The Autumn Budget & the Capital Taxes

The Autumn Budget & the Capital Taxes

 

So, after many weeks of painful waiting the Autumn 2024 budget is almost upon us.  For those focussed on CGT and IHT, my checklist of possible budget changes may prove useful.  I will be ticking these off or (hopefully) crossing them out as the day proceeds!  Why not join me?

Potential Capital Gains Tax Changes

Rates of capital gains tax (CGT) are at historic lows so increasing them seems a possible option. In the past, we have gone through cycles of reforming CGT. For example, in 1988 then Chancellor Nigel Lawson changed the CGT rate from a flat 30% to tax gains at income tax rates.

The potential options for the current Chancellor include:

  • A return to taxing all capital gains at income tax rates as if they were just another form of income (ie up to 45%) – as supported by the Institute for Public Policy Research.
  • Taxing gains at one fixed rate below the top rate of income tax (from 1965 to 1988 a flat rate of 30% was charged on gains).
  • Reintroducing some form of tapering for longer term gains and taxing short terms gains more heavily as is the case in the States.
  • Reducing the most widely used exemptions – for example, setting a ceiling on the private residence relief of, say, £2million.
  • Introducing CGT on disposal on death (in addition to IHT) – perhaps at a lower rate/s than lifetime rates.

Press reports suggest that the option of creating a UK exit tax to stop individuals moving overseas before realising taxable capital gains as in Australia, Canada and the USA, has been ruled out…. but who knows?

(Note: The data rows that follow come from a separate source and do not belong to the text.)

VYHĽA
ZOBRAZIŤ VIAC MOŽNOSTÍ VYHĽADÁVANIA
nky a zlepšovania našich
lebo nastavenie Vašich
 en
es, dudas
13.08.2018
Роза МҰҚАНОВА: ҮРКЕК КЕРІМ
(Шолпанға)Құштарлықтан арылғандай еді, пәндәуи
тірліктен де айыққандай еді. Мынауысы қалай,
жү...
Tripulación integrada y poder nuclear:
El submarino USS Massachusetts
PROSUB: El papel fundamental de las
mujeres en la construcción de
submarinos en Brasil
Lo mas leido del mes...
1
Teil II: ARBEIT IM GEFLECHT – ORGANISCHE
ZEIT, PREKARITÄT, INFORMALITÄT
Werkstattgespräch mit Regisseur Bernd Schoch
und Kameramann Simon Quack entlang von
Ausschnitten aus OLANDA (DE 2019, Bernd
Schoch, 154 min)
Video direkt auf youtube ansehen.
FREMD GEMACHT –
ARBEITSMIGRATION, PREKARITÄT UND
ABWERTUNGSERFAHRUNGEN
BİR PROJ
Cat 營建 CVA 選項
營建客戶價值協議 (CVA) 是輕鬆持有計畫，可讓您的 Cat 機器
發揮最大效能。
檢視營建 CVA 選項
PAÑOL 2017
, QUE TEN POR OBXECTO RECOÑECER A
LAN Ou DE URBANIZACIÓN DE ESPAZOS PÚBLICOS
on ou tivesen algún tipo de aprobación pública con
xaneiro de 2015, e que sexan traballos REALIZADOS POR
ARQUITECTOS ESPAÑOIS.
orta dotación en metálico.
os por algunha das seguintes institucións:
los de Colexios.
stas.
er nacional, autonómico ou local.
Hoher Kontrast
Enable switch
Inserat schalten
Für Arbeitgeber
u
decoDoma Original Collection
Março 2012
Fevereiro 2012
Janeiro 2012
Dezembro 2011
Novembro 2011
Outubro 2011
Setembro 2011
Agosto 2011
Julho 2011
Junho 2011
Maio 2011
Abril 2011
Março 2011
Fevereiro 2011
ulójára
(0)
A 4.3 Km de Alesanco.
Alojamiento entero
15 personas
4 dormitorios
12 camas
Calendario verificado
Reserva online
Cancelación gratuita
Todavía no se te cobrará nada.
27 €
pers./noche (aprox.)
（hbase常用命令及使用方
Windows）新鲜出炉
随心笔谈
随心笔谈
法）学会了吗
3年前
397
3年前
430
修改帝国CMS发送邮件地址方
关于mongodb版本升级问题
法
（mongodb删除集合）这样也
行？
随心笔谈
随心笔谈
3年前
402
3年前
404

Regardless of which options the Chancellor implements, there is also the issue of when the changes will actually take effect. As CGT is a transaction-based tax, changing the rate part way through the year is not a major problem administratively but it would seem unfair. Such changes coming into force is more typical of anti-avoidance legislation.  However, announcing on 30 October that rates will change from April 2025 should nevertheless net a short-term increase to the tax take if individuals bring forward disposals to save tax.

If effective tax rises are announced, the impact may be softened for business owners.

Potential Inheritance Tax Changes

While it may seem attractive to freeze the nil rate bands for IHT as all governments are prone to do these days, it is just possible that the Chancellor will take the opportunity to give IHT an overhaul. Abolishing the residence nil rate band and increasing the main nil rate band to £500,000 per person, or £1million per couple, would be a welcome simplification at relatively low cost.

This sort of reform might be announced as a trade-off with other more onerous changes to increase the IHT take for the wealthiest taxpayers.  These could include:

  • Removing the IHT exemption for residuary pension funds on death.
  • Introducing progressive bands of IHT starting at say 25% and perhaps rising to 50% for the largest estates.
  • Reducing and/or capping 100% business relief (BPR), and agricultural property relief (APR)
  • Tightening the BPR and APR qualification criteria (e.g. removing the relief for AIM shares and less active farmers)
  • Combining and reducing other reliefs – for example by having one annual gift relief set at £10,000 but including larger gifts out of income and Potentially Exempt Transfers in the death estate.

Changes to BPR and APR would be of particular concern to business owners. Despite their high combined cost to the government, it seems pretty unlikely that these important reliefs that allow the passing on of family businesses relatively tax free will be withdrawn altogether.

Instead, I would expect them to be restricted by cunning technical amendments to the rules. For instance, it would be relatively straightforward to limit the relief for shares in unlisted companies so that companies listed on AIM no longer qualify for relief. Similarly, the current two-year holding period requirement for such assets could be extended, perhaps with bands of relief at different rates rising over the years before full relief is obtained. Another alternative could be to limit the relief for very large estates on death – for example, such that the first £10m of business assets could qualify for 100% and higher values only qualify for 50% relief.

Whatever changes are introduced on BPR and APR, I would expect them to be preceded by a detailed consultation exercise.  Any consultations in the areas of CGT and IHT will, naturally, need to include trusts … an area littered with banana skins and serious unintended consequences for unwary tinkerers.